Nonostante la scienza abbia iniziato da vari decenni a trattare la masturbazione come una condotta normale, gli esempi con cui si apre questo contributo suggeriscono che se da un lato ci siamo liberate dalle superstizioni che assillavano le donne negli anni Cinquanta, dall’altro esiste ancora un silenzio culturale nei confronti dell’autoerotismo femminile, che contribuisce a renderlo un terreno incerto.

La maggior parte degli studi e delle indagini storiche in materia si riferiscono alla masturbazione maschile, complice la difficoltà di trovare fonti sull’altro sesso che non siano registri medici dell’epoca vittoriana. La letteratura scientifica contemporanea –di matrice prevalentemente americana – dal canto suo, si concentra sulla frequenza e sulle ricadute in termini di salute ma trascura la dimensione soggettiva di questa pratica, che pure ha a che fare con la definizione e l’esperienza di noi stessi come soggetti sessuali.

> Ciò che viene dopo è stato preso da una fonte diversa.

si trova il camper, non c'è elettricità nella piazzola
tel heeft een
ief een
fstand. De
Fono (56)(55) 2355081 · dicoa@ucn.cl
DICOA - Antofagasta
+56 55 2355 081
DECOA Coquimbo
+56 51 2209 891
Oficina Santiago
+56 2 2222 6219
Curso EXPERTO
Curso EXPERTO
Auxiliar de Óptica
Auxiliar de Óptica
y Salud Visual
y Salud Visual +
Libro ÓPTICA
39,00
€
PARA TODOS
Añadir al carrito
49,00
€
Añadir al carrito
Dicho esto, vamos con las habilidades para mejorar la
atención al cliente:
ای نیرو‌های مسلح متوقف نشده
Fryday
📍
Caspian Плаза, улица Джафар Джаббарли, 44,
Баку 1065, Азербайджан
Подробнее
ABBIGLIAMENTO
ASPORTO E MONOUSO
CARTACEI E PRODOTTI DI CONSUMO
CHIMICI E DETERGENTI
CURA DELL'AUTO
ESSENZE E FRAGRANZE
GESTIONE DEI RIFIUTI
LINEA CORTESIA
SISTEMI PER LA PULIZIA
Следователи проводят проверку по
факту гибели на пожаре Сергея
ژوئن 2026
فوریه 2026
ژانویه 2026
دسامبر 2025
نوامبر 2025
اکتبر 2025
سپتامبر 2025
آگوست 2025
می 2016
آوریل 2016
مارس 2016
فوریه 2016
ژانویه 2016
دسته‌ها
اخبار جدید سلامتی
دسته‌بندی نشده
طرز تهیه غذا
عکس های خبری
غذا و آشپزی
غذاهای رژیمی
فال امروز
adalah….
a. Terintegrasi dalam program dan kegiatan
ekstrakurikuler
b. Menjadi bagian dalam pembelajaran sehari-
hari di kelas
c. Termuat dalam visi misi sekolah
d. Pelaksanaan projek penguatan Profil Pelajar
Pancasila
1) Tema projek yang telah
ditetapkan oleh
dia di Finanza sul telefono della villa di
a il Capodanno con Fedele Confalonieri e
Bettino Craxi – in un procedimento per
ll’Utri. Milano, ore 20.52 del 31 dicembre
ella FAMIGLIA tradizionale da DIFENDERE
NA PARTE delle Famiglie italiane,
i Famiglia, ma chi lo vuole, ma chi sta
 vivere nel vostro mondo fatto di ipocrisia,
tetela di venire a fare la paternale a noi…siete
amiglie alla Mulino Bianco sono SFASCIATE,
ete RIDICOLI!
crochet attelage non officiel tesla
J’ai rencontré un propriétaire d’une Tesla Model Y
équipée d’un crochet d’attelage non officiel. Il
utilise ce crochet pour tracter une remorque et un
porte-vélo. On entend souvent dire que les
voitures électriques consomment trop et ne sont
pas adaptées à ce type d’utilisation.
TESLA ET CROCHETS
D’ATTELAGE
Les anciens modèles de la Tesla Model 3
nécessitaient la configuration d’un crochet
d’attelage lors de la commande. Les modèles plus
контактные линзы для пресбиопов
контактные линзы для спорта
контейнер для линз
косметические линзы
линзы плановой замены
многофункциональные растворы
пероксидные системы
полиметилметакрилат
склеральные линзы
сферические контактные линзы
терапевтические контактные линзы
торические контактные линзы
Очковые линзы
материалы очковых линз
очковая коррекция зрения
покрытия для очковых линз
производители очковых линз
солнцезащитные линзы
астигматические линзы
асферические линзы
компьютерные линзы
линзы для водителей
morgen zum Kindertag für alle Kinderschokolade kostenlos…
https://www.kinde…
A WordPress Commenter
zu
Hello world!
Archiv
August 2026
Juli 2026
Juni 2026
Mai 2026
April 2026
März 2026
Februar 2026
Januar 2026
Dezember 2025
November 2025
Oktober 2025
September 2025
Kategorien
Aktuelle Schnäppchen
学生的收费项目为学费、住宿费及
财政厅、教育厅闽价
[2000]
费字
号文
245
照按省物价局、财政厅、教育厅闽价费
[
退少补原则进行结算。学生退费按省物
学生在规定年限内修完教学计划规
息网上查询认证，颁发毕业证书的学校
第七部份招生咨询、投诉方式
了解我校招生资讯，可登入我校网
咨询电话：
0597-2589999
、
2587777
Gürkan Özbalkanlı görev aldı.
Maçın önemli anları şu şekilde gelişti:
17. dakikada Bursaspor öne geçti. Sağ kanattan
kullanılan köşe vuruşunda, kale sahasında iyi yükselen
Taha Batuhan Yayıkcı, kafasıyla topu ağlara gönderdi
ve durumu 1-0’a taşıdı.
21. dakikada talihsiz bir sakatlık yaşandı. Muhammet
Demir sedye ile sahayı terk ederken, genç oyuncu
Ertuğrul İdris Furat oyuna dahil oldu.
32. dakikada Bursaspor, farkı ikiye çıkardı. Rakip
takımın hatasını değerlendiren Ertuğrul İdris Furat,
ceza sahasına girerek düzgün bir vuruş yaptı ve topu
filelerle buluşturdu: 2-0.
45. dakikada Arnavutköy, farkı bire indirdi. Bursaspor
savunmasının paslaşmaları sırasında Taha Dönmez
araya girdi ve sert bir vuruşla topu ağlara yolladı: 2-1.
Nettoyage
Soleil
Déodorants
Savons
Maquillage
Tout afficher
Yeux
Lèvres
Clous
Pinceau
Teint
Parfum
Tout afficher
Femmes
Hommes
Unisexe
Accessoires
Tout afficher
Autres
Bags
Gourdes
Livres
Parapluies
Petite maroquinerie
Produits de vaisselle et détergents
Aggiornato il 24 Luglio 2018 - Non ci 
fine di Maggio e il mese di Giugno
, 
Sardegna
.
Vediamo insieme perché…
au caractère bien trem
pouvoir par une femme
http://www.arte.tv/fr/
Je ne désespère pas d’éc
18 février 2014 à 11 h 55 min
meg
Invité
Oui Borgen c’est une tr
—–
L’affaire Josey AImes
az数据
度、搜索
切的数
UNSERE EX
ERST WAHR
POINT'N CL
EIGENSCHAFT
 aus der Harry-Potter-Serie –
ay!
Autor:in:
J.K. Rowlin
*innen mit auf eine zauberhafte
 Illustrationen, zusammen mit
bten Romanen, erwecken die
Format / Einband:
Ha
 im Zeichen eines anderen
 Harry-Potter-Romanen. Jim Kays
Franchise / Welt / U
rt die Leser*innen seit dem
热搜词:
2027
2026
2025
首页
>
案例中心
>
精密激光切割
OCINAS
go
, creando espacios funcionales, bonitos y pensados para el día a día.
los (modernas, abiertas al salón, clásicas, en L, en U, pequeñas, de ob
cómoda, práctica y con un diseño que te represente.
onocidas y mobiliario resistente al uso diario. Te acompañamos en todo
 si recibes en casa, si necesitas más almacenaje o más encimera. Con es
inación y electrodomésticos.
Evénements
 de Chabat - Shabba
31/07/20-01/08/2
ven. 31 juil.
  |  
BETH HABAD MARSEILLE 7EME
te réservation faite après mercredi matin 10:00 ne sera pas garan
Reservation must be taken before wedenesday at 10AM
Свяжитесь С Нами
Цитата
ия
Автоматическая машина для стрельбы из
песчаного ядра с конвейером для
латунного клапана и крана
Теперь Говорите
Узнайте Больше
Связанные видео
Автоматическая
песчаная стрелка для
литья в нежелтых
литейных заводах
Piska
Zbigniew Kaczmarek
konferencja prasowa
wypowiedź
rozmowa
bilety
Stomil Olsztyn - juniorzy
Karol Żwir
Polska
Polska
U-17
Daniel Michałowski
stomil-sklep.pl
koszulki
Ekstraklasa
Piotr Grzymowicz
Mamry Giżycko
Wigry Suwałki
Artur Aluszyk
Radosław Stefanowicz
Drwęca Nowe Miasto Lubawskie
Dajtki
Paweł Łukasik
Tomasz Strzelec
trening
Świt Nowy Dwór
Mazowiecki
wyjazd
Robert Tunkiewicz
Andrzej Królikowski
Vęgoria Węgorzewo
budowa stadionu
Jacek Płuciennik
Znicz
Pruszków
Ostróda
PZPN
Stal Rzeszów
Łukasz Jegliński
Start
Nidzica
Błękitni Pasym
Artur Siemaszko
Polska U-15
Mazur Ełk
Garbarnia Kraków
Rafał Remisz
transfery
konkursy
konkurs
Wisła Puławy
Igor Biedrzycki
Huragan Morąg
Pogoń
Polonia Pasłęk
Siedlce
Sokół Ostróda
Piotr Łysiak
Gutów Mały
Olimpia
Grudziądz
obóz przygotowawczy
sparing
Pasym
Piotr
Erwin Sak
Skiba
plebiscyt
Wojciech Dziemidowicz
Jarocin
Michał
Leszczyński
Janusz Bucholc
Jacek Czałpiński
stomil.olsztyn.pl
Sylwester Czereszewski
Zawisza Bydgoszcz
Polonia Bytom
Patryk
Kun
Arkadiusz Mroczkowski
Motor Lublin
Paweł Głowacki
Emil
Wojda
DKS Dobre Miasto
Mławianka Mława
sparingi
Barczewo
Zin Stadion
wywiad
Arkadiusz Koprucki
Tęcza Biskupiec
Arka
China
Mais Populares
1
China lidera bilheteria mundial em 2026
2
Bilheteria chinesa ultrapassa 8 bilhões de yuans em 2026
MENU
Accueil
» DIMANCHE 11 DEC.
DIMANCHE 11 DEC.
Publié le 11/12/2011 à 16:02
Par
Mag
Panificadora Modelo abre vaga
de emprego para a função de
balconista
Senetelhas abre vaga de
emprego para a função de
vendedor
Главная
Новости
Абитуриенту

È presumibile che la scarsa conoscenza delle esperienze autoerotiche delle donne da un punto di vista non meramente quantitativo o comparativo influenzi la loro consapevolezza, il modo in cui parlano, pensano e praticano la masturbazione, ma come? Anche su questo punto non abbiamo studi, narrazioni o rappresentazioni che aumentino la nostra comprensione.


Carla Fronteddu (1984) insegna studi di genere a Syracuse University e CEA. Per non andare fuori tema, si occupa insieme a un eterogeneo gruppo di attiviste di Fiesolana2b, l’associazione che ha raccolto l’eredità della Libreria delle Donne di Firenze, per continuare a offrire uno spazio di elaborazione femminista e autodeterminazione in città.